Benchmarks used to rank AI models are several years old, often sourced from amateur websites, and, experts worry, lending automated systems a dubious sense of authority
The article makes the valid argument that LLMs simply predict next letters based on training and query.
But is that actually true of latest models from OpenAI, Claude etc?
And even if it is true, what solid proof do we have that humans aren’t doing the same? I’ve met endless people who could waffle for hours without seeming to do any reasoning.
I think I know enough about these concepts to know that there isn’t any conclusive proof, observed in output or system state, to establish consensus that human speech output is generated differently to how LLMs generate output. If you have links to any papers that claim otherwise, I’ll be happy to read them.
I've just diagonally read a google link where the described way humans work with language appears for me to be very similar to GPT in rough strokes. Only human brain does a lot more than language. Hence the comparisons to the mechanical Turk.
I’m not saying humans and LLMs generate language the same way.
I’m not saying humans and LLMs don’t generate language the same way.
I’m saying I don’t know and I haven’t seen clear data/evidence/papers/science to lean one way or the other.
A lot of people seem to believe humans and LLMs don’t generate language the same way. I’m challenging that belief in the absence of data/evidence/papers/science.
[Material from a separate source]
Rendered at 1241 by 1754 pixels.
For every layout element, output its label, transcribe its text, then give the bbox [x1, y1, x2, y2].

You're actually incorrect in regards to Russell's teapot in this instance. The correct approach is to admit to yourself and others you don't know. Not to assume a negative became you can't prove a positive, if you can't prove the negative either.
I know I don't know, but this is a continuous system and the probability of something being in one particular state is infinitely small ; the probability of it being in certain range of that particular state is, ahem, not, but with the amount of moving things in LLMs and in human brains there are most likely quite a few radical differences between laws describing them.
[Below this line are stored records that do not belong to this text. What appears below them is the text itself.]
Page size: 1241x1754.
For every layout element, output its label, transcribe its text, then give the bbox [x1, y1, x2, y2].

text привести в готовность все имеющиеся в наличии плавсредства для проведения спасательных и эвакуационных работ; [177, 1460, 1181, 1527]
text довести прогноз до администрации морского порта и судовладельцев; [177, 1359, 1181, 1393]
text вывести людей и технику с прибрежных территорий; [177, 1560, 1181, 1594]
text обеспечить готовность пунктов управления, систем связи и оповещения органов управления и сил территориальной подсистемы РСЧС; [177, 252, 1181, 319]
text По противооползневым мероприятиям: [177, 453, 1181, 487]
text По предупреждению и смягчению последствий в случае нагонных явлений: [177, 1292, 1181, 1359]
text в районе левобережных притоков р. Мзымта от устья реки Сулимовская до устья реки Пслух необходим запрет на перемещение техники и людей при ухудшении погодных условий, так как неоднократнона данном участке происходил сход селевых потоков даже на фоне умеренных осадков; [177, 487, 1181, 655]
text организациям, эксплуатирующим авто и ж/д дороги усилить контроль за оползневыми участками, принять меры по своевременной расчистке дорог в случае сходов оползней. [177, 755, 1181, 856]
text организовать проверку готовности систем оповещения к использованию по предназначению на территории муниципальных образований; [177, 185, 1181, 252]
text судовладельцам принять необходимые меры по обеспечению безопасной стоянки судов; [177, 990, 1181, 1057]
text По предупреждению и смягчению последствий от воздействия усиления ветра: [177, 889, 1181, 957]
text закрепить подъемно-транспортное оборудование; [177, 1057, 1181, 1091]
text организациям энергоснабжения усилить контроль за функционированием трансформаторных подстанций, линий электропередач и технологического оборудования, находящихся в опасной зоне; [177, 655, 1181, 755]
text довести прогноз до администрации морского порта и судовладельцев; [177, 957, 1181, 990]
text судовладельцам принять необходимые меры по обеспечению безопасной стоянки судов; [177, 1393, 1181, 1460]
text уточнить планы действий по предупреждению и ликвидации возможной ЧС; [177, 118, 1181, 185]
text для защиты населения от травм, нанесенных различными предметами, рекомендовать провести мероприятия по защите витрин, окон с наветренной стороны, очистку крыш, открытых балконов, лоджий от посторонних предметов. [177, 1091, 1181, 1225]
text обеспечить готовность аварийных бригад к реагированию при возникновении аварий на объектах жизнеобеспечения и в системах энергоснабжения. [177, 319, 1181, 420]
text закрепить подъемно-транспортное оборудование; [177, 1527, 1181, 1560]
Why am I incorrect? You can't disprove that there isn't that teapot flying at a certain orbit as well. Or you can, but not for all such statements.
What would be the criterion for saying that yes, human brain works with language just in the same way as LLMs do? What would be "same"? Logic exists inside defined constraints in the continuous world.
Unless you define what would prove something, you can't disprove it, but it's also not a scientific hypothesis. That's Popper's criterion.
what solid proof do we have that humans aren’t doing the same?
Humans are not computers. Brains are not LLMs...
Given a totally reasonable hypothesis (humans =/= computers) and a completely outlandish hypothesis (humans = computers), I would need much more 'proof' for the later.
Well, brains are a network of neurons (we can evidentially verify this) trained on … eyes, ears, sense of touch, taste, smell and balance (rewarded by endorphins released by the old brain on certain hardcoded stimuli). LLMs are a network of neurons trained on text and images (rewarded by producing text that mimics input text and some reasoning tests).
It’s not given that this results in the same way of dealing with language, given the wider set of input data for a human, but it’s not given that it doesn’t either.
Humans predict things by assigning meaning to events and things, because in nature, we're constantly trying to guess what other creatures are planning. An LLM does not hypothesize what your plans are when you communicate to it, it's just trying to predict the next set of tokens with the greatest reward value. Even if you were to use literal human neurons to build your LLM, you would still have a stochastic parrot.
Why should I need to prove a negative? The burden is on the ones claiming an LLM is sentient. LLMs are token predictors, do I need to present evidence of this?